(GIVEN ENTRIES)

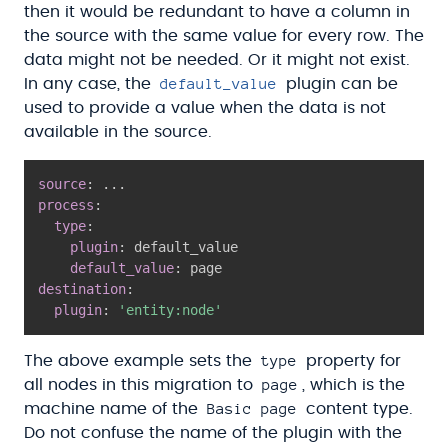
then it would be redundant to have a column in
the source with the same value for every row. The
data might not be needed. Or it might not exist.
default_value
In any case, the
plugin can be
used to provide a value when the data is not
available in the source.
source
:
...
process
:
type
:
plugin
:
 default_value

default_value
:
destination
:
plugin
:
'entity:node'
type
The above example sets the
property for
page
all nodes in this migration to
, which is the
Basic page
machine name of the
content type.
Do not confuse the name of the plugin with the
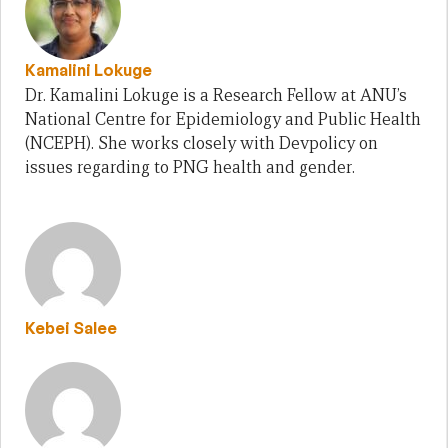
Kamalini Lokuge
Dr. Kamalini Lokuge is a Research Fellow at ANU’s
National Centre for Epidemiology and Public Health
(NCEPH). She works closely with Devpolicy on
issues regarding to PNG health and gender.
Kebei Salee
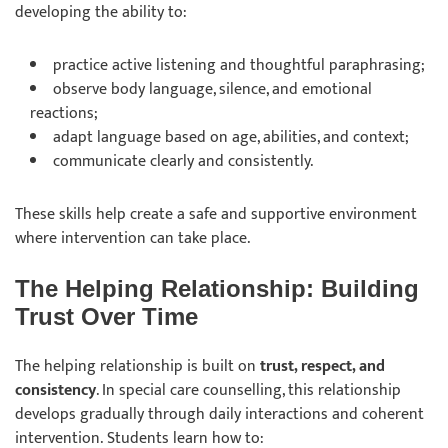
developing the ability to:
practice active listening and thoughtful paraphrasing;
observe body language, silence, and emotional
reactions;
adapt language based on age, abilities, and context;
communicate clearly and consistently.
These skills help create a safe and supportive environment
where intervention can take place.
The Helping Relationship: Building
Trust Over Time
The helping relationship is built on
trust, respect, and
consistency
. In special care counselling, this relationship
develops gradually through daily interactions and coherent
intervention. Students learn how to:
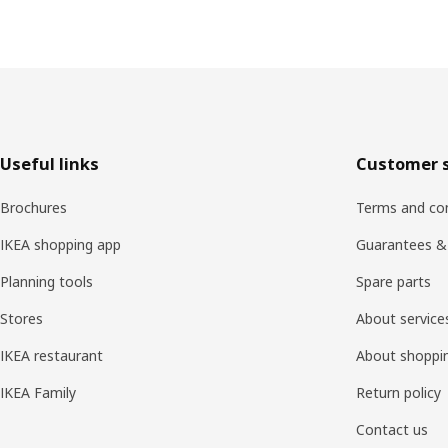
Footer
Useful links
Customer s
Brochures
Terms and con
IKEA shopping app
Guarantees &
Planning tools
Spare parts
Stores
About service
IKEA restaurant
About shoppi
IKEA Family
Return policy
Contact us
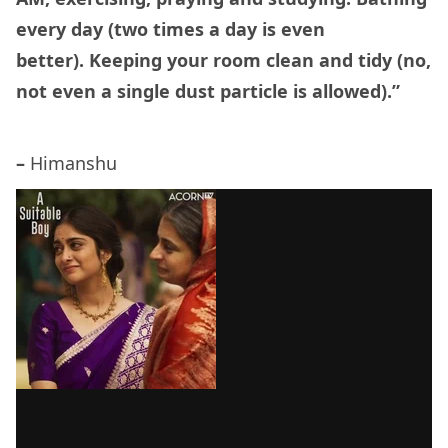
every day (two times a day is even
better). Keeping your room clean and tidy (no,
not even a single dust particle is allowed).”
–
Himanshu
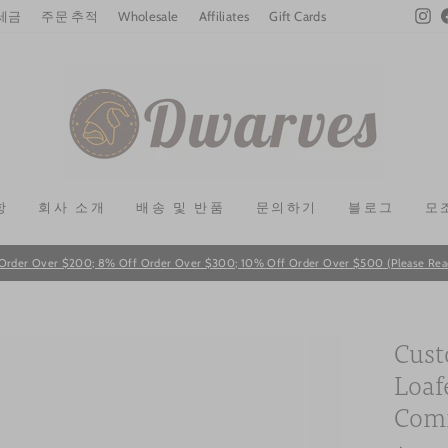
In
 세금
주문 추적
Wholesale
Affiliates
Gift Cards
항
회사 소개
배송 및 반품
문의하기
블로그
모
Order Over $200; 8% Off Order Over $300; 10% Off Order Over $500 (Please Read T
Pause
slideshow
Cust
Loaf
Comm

(End GIVEN ENTRIES)

Reproduce the text under each of the six items above verbatim, keeping every line as it appears, and leave the pictures out of your answer.

**EXERCISE RESPONSE**
then it would be redundant to have a column in
the source with the same value for every row. The
data might not be needed. Or it might not exist.
default_value
In any case, the
plugin can be
used to provide a value when the data is not
available in the source.
source
:
...
process
:
type
:
plugin
:
 default_value

default_value
:
destination
:
plugin
:
'entity:node'
type
The above example sets the
property for
page
all nodes in this migration to
, which is the
Basic page
machine name of the
content type.
Do not confuse the name of the plugin with the
Kamalini Lokuge
Dr. Kamalini Lokuge is a Research Fellow at ANU’s
National Centre for Epidemiology and Public Health
(NCEPH). She works closely with Devpolicy on
issues regarding to PNG health and gender.
Kebei Salee
developing the ability to:
practice active listening and thoughtful paraphrasing;
observe body language, silence, and emotional
reactions;
adapt language based on age, abilities, and context;
communicate clearly and consistently.
These skills help create a safe and supportive environment
where intervention can take place.
The Helping Relationship: Building
Trust Over Time
The helping relationship is built on
trust, respect, and
consistency
. In special care counselling, this relationship
develops gradually through daily interactions and coherent
intervention. Students learn how to:
Footer
Useful links
Customer s
Brochures
Terms and con
IKEA shopping app
Guarantees &
Planning tools
Spare parts
Stores
About service
IKEA restaurant
About shoppi
IKEA Family
Return policy
Contact us
every day (two times a day is even
better). Keeping your room clean and tidy (no,
not even a single dust particle is allowed).”
–
Himanshu
In
 세금
주문 추적
Wholesale
Affiliates
Gift Cards
항
회사 소개
배송 및 반품
문의하기
블로그
모
Order Over $200; 8% Off Order Over $300; 10% Off Order Over $500 (Please Read T
Pause
slideshow
Cust
Loaf
Comm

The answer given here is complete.